See § 1056(d)(3)(C)(iv). No plan is identified or named in the separation agreement, and, as 
noted above, it is not entirely clear whose life is to be insured and who the intended beneficiary 
is. Plaintiff argues that Mr. Steele's account with Defendant must be included because the 
separation agreement expressly applies "to all life insurance accounts," relying heavily on 
Jackson, 877 F.3d at 704. However, the provision at issue in that case contained considerably 
more specificity and clarity than the separation agreement in this case, providing, in relevant 
part, as follows: "In order to secure the obligation of the parties to support their child during her 
minority, Father and Mother shall maintain, unencumbered, all employer-provided life insurance, 
now in existence at a reasonable cost, or later acquired at a reasonable cost, naming their minor 
child as primary beneficiary during her minority . . . ." Id. at 700. In assessing whether the 
Jacksons' divorce decree identified each plan to which it applied, the court had little trouble 
concluding that "all employer-provided life insurance" referred to the specific 

employer-provided plan under consideration. Id. at 704. But the separation agreement here uses 
much broader language and purports to apply "to all life insurance accounts" (ECF No. 128-1 
at 3), without reference to whether they are employer-provided, currently in existence, or later 
acquired.

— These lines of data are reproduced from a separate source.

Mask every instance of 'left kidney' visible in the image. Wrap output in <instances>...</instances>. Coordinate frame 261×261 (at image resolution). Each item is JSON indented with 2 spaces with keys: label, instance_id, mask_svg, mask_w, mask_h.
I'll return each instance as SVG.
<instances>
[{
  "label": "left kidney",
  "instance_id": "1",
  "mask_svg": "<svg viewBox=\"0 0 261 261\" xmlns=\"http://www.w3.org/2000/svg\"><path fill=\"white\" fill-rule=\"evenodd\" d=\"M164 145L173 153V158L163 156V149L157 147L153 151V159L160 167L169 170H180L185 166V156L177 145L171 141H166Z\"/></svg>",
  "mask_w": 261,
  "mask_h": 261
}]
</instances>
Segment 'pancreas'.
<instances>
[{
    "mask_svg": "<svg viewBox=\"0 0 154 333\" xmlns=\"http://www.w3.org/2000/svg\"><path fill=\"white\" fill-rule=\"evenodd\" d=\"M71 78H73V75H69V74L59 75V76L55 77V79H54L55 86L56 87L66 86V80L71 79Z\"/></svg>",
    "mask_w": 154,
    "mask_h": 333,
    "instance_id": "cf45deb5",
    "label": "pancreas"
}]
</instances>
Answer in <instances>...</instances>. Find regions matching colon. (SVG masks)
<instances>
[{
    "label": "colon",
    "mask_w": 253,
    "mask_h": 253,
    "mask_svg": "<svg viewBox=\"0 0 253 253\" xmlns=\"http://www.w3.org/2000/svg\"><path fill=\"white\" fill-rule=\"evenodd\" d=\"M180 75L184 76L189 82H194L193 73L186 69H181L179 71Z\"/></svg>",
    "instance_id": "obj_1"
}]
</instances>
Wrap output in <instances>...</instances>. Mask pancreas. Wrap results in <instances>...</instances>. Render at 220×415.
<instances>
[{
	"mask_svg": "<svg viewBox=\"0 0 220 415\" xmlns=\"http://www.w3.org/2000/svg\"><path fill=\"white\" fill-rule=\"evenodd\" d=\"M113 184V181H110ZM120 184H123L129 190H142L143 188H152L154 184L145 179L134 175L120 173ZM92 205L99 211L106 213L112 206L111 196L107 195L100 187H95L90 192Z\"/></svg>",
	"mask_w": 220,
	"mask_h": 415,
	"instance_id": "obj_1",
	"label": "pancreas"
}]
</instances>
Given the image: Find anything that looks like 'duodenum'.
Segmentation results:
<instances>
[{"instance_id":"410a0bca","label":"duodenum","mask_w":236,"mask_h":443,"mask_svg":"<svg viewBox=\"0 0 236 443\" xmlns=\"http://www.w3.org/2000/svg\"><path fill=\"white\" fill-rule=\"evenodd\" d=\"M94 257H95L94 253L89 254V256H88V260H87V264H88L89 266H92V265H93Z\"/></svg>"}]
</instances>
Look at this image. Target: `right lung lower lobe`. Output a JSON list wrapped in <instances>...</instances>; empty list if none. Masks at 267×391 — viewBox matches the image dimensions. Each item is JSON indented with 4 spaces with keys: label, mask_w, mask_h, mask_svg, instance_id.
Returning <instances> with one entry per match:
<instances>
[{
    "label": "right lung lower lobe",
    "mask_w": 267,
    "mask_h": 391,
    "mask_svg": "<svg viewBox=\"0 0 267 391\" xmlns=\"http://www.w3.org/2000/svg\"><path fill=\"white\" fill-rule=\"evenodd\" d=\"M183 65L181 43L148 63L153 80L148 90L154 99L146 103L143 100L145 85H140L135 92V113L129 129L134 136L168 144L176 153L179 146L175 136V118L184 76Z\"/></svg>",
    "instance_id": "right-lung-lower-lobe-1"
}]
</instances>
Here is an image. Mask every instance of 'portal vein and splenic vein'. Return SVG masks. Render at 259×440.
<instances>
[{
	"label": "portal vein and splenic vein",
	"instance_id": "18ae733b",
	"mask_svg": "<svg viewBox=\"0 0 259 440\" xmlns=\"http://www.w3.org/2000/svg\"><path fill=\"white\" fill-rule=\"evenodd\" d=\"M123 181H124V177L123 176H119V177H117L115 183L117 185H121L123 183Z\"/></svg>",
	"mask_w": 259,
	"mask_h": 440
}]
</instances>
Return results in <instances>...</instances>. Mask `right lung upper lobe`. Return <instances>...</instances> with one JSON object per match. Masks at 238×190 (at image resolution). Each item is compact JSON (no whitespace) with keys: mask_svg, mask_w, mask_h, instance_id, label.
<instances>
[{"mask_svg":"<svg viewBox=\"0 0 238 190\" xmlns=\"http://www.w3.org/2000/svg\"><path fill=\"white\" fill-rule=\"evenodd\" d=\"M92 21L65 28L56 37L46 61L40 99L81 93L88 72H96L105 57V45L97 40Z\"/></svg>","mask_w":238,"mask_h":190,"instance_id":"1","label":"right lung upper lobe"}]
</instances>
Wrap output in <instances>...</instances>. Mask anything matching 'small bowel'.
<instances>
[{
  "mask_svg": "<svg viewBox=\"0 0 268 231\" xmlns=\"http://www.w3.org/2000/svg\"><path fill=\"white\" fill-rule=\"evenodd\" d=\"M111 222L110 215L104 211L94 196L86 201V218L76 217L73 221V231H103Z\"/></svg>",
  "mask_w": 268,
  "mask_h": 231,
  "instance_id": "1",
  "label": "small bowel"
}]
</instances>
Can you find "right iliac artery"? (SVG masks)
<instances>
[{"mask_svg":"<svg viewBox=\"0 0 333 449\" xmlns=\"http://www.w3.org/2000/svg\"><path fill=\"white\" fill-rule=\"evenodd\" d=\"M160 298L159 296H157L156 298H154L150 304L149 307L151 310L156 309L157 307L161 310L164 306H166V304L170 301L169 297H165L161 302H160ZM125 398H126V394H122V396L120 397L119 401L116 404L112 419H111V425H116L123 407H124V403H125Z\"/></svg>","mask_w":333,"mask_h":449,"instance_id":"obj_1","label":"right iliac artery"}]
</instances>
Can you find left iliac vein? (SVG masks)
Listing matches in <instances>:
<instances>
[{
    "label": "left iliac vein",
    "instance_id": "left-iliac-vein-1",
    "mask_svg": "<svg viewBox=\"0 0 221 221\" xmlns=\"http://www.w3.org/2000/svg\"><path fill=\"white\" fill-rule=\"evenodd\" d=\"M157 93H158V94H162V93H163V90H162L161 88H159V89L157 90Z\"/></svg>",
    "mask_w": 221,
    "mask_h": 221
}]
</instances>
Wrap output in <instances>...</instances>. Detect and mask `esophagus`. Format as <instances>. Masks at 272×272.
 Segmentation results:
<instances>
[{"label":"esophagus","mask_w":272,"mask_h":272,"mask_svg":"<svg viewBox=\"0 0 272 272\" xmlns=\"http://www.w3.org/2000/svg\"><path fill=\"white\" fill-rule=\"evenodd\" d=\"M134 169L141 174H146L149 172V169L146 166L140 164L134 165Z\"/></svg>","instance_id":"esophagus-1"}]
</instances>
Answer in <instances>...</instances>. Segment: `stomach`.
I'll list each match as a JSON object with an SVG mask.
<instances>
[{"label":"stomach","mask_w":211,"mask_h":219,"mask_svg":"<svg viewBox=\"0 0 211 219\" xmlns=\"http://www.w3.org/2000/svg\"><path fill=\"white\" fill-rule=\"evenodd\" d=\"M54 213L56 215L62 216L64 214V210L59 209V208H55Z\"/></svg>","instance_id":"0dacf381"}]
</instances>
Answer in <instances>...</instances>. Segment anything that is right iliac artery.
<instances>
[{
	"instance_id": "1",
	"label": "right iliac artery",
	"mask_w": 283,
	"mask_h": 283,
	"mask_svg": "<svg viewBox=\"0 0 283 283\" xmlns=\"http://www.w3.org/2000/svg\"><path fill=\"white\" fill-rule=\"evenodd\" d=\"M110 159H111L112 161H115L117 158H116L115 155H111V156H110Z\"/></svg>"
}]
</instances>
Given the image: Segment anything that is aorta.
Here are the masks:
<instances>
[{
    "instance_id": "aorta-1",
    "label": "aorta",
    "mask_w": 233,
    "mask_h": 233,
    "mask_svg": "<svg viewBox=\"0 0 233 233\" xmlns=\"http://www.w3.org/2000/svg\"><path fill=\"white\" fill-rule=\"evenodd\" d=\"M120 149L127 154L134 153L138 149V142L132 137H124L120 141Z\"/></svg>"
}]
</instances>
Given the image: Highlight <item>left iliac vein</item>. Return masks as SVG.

Expanding the rationale of Jackson to encompass the separation agreement in this case 
would allow Plaintiff to circumvent the QDRO requirements simply by using the inclusive term 
"all." Such a result would violate the plain meaning of § 1056(d)(3)(C), which states that a 
QDRO must "clearly specify" the four requirements listed above. Moreover, relaxing these 
requirements "would involve the courts in precisely the sort of subjective inquiry that statute was 
designed to avoid." Hawkins, 86 F.3d at 992; see id. at 993 (holding that the identical statute 
under the Internal Revenue Code "should be accorded its plain meaning, and not interpreted so 

as to allow the parties to omit the requested information whenever it is convenience or even 
perhaps logical to do so."). 
Second, the separation agreement does not clearly specify the amount or percentage of 
the participant's benefits to be paid by the plan to Plaintiff, or the manner in which such amount 
or percentage is to be determined. See § 1056(d)(3)(C)(ii). Based on the same reasoning as 
above, the Court concludes that Plaintiff cannot circumvent this requirement simply by executing 
a separation agreement that purports to memorialize the parties' agreement on "terms relating to 
all life insurance accounts." The QDRO requirements were designed to allow parties to a 
divorce decree to modify employee benefit plans under limited circumstances, without creating 
unreasonable administrative burdens for plan administrators. The intent was to allow 
distribution of plan benefits while avoiding inquiry into what the parties intended when drafting 
the divorce decree. See Hawkins, 86 F.3d at 992 ("We do not believe that Congress intended— 
without expressly saying so—that the precise [QDRO] requirements . . . could be disregarded in 
favor of conducting this type of ad hoc subjective inquiry."). To accept the separation agreement 
here as a QDRO would mean accepting a facially inadequate order on the basis that 
administrator was aware of the parties' true intentions, an approach the United States Court of 
Appeals for the Tenth Circuit expressly rejected in Hawkins. 
IV. CONCLUSION 
 Therefore, the Court OVERRULES Plaintiff's objection to the magistrate judge's 
recommendation (ECF No. 140), ACCEPTS and ADOPTS the recommendation (ECF No. 139), 
and DENIES Plaintiff's motion for judgment on the pleadings (ECF No. 114). 
 DATED this 22nd day of November, 2019.